Belle parole, non si può negarlo. Ma provate a metterle accanto alla prima notizia: non vi suona improvvisamente vuoto di significato quel “Si vis pace para bellum” – con buona pace dello scrittore romano Vegezio e di tutti quelli che dopo di lui, per secoli, l’hanno usata? E non vi viene da domandarvi che cosa succederebbe se quelle energie, quei soldi, fossero spesi invece per la cura della terra, dei popoli, del bene comune? A parte il fatto che Francesco nel messaggio rilancia l’idea che con i soldi delle armi e delle spese militari bisogna costituire un Fondo mondiale per eliminare definitivamente la fame e contribuire allo sviluppo, cosa succederebbe se davvero, invece che sulla guerra, decidessimo di investire sulla pace?

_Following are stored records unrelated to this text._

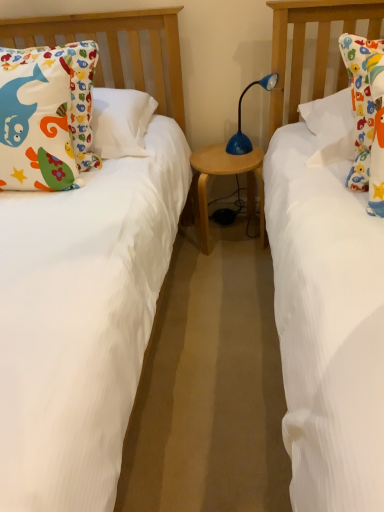
Image resolution: width=384 pixels, height=512 pixels. Describe the element at coordinates (240, 118) in the screenshot. I see `blue plastic table lamp at center` at that location.

I want to click on wooden table at center, so click(225, 175).

Can you tell me how much matte cotton pillow at left and wooden table at center differ in facing direction?

The facing directions of matte cotton pillow at left and wooden table at center are 12.1 degrees apart.

How distant is matte cotton pillow at left from wooden table at center?

They are 29.31 inches apart.

Is wooden table at center completely or partially inside matte cotton pillow at left?

No, wooden table at center is not a part of matte cotton pillow at left.

Between matte cotton pillow at left and wooden table at center, which one has larger size?

matte cotton pillow at left is bigger.

Is blue plastic table lamp at center shorter than matte cotton pillow at left?

Indeed, blue plastic table lamp at center has a lesser height compared to matte cotton pillow at left.

Which object is more forward, blue plastic table lamp at center or matte cotton pillow at left?

matte cotton pillow at left.

How different are the orientations of blue plastic table lamp at center and matte cotton pillow at left in degrees?

There is a 40.1-degree angle between the facing directions of blue plastic table lamp at center and matte cotton pillow at left.

From a real-world perspective, who is located higher, blue plastic table lamp at center or matte cotton pillow at left?

In real-world perspective, matte cotton pillow at left is above.

Is blue plastic table lamp at center aimed at wooden table at center?

No, blue plastic table lamp at center does not turn towards wooden table at center.

Is blue plastic table lamp at center bigger or smaller than wooden table at center?

blue plastic table lamp at center is smaller than wooden table at center.

Can you tell me how much blue plastic table lamp at center and wooden table at center differ in facing direction?

blue plastic table lamp at center and wooden table at center are facing 52.2 degrees away from each other.

Between blue plastic table lamp at center and wooden table at center, which one has larger width?

With larger width is wooden table at center.

Considering the sizes of objects matte cotton pillow at left and blue plastic table lamp at center in the image provided, who is bigger, matte cotton pillow at left or blue plastic table lamp at center?

matte cotton pillow at left is bigger.

Measure the distance between matte cotton pillow at left and blue plastic table lamp at center.

89.49 centimeters.

Is point (96, 56) farther from viewer compared to point (275, 73)?

No, (96, 56) is in front of (275, 73).

Does matte cotton pillow at left touch blue plastic table lamp at center?

They are not placed beside each other.

Which of these two, wooden table at center or matte cotton pillow at left, is smaller?

Smaller between the two is wooden table at center.

Based on their positions, is wooden table at center located to the left or right of matte cotton pillow at left?

In the image, wooden table at center appears on the right side of matte cotton pillow at left.

From the image's perspective, between wooden table at center and matte cotton pillow at left, who is located below?

wooden table at center is shown below in the image.

Is wooden table at center facing towards matte cotton pillow at left?

No, wooden table at center does not turn towards matte cotton pillow at left.

Measure the distance from wooden table at center to blue plastic table lamp at center.

wooden table at center and blue plastic table lamp at center are 8.22 inches apart from each other.

From the picture: Which object is positioned more to the left, wooden table at center or blue plastic table lamp at center?

From the viewer's perspective, wooden table at center appears more on the left side.

This screenshot has width=384, height=512. Find the location of `table lamp above the wooden table at center (from the image's perspective)`. table lamp above the wooden table at center (from the image's perspective) is located at coordinates (240, 118).

Looking at this image, is wooden table at center in contact with blue plastic table lamp at center?

No.

Where is `pillow above the wooden table at center (from the image's perspective)`? This screenshot has height=512, width=384. pillow above the wooden table at center (from the image's perspective) is located at coordinates (46, 116).

What are the coordinates of `pillow that is on the left side of blue plastic table lamp at center` in the screenshot? It's located at 46,116.

Which object lies nearer to the anchor point blue plastic table lamp at center, wooden table at center or matte cotton pillow at left?

wooden table at center.

Considering their positions, is matte cotton pillow at left positioned further to blue plastic table lamp at center than wooden table at center?

matte cotton pillow at left is positioned further to the anchor blue plastic table lamp at center.

When comparing their distances from matte cotton pillow at left, does blue plastic table lamp at center or wooden table at center seem further?

The object further to matte cotton pillow at left is blue plastic table lamp at center.

Considering their positions, is blue plastic table lamp at center positioned closer to wooden table at center than matte cotton pillow at left?

blue plastic table lamp at center lies closer to wooden table at center than the other object.

Based on their spatial positions, is wooden table at center or blue plastic table lamp at center closer to matte cotton pillow at left?

The object closer to matte cotton pillow at left is wooden table at center.

Considering their positions, is matte cotton pillow at left positioned closer to wooden table at center than blue plastic table lamp at center?

blue plastic table lamp at center.

Locate an element on the screen. Image resolution: width=384 pixels, height=512 pixels. table located between matte cotton pillow at left and blue plastic table lamp at center in the left-right direction is located at coordinates (225, 175).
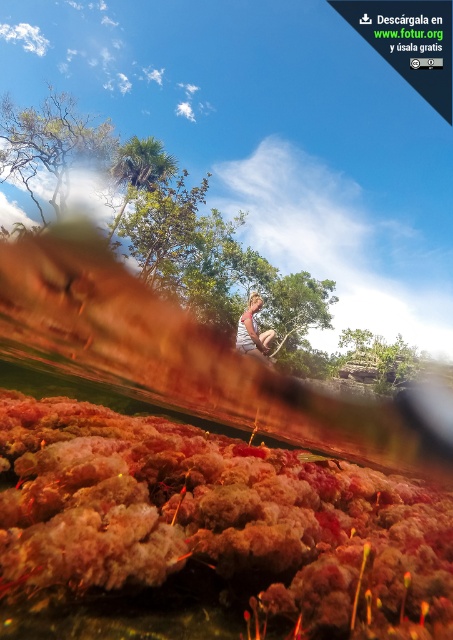
Who is higher up, fuzzy coral at bottom or light brown hair at center?

light brown hair at center

Does fuzzy coral at bottom lie behind light brown hair at center?

No, it is in front of light brown hair at center.

This screenshot has width=453, height=640. What do you see at coordinates (217, 522) in the screenshot?
I see `fuzzy coral at bottom` at bounding box center [217, 522].

Identify the location of fuzzy coral at bottom. Image resolution: width=453 pixels, height=640 pixels. pyautogui.click(x=217, y=522).

Which is above, green leafy tree at upper left or green leafy tree at upper center?

green leafy tree at upper left is above.

Is point (42, 216) farther from camera compared to point (124, 198)?

No, (42, 216) is closer to viewer.

Find the location of a particular element. The image size is (453, 640). green leafy tree at upper left is located at coordinates (49, 145).

Does point (67, 157) come farther from viewer compared to point (264, 362)?

Yes.

Is point (75, 140) closer to viewer compared to point (245, 323)?

No, (75, 140) is further to viewer.

Find the location of `green leafy tree at upper left`. green leafy tree at upper left is located at coordinates coord(49,145).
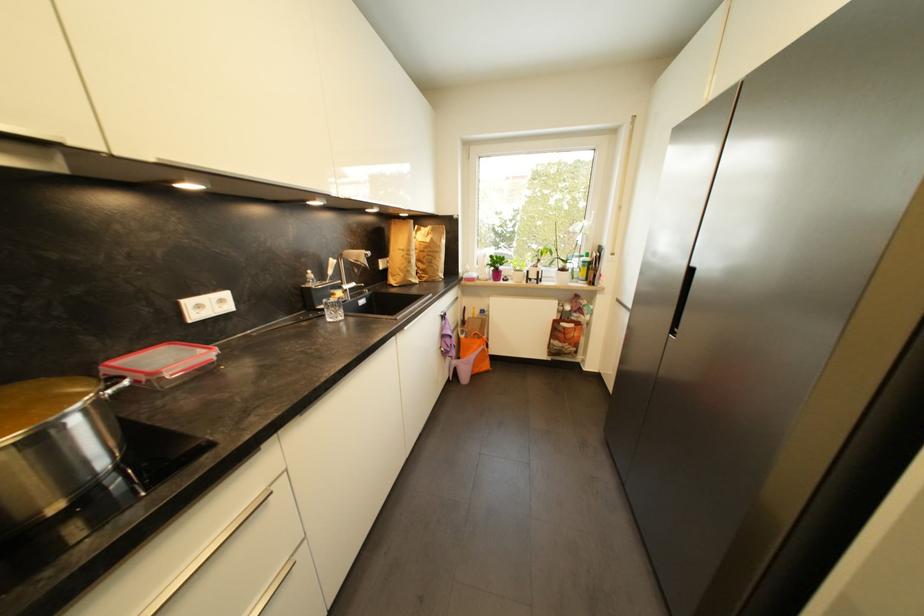
At what (x,y) coordinates should I click in order to perform the action: click on white window handle. Please return your answer as a coordinate pair (x, y). The image size is (924, 616). Looking at the image, I should click on (589, 222).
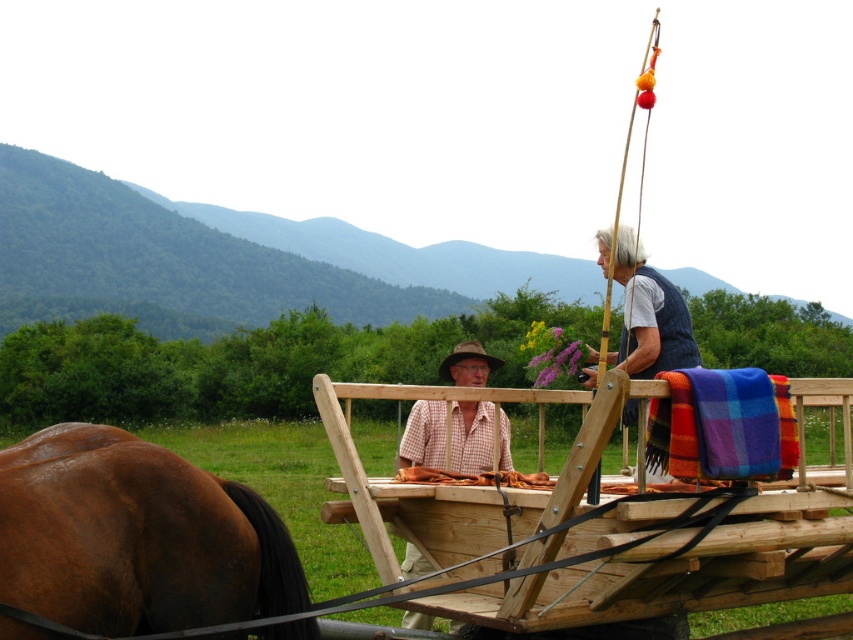
Between point (19, 492) and point (712, 472), which one is positioned in front?

Point (19, 492)

Which is above, brown glossy horse at left or plaid woolen blanket at upper right?

plaid woolen blanket at upper right is higher up.

Between point (201, 618) and point (701, 394), which one is positioned behind?

The point (201, 618) is behind.

Where is `brown glossy horse at left`? Image resolution: width=853 pixels, height=640 pixels. brown glossy horse at left is located at coordinates (136, 538).

Does wooden cart at center have a larger size compared to checkered fabric shirt at center?

Correct, wooden cart at center is larger in size than checkered fabric shirt at center.

Can you confirm if wooden cart at center is positioned above checkered fabric shirt at center?

No, wooden cart at center is not above checkered fabric shirt at center.

Where is `wooden cart at center`? The image size is (853, 640). wooden cart at center is located at coordinates [590, 528].

Can you confirm if plaid woolen blanket at upper right is thinner than checkered fabric shirt at center?

No, plaid woolen blanket at upper right is not thinner than checkered fabric shirt at center.

Between plaid woolen blanket at upper right and checkered fabric shirt at center, which one appears on the left side from the viewer's perspective?

Positioned to the left is checkered fabric shirt at center.

Locate an element on the screen. The width and height of the screenshot is (853, 640). plaid woolen blanket at upper right is located at coordinates (722, 426).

E chi e come dovrebbe prendersi cura dei migranti sulla rotta dei Balcani? Chi e come dovrebbe prendersi cura dei no vax e di tutti gli altri che riversano il loro odio su social, e se lo buttano fuori è perché ce l’hanno dentro? Chi e come dovrebbe prendersi cura dei popoli, coinvolti loro malgrado nei conflitti che bucano il mondo, individuandone le cause e usando la creatività e la fantasia per immaginare soluzioni, non guerre?

LA QUINTA NOTIZIA

Il giorno di Natale, Comune.net ha pubblicato un articolo sul Rifugio Fraternità Massi, voluto da don Luigi Chiampo, responsabile della Fondazione Talità Kum, a Oulx, in Val di Susa. È un punto di riferimento per i migranti provenienti dalla “Rotta Balcanica” o dal Mediterraneo, che sono diretti in altri Paesi europei. Ogni giorno volontari di tutta la valle li accolgono e cucinano per loro. Uno di questi volontari è albanese ed è arrivato a brindisi nel ’91, con la moglie e due figli. Qualcuno, allora, si è preso cura di loro; ora loro si prendono cura di altri. La quinta notizia è questa: “prendersi cura” si può fare. È il circolo virtuoso della pace.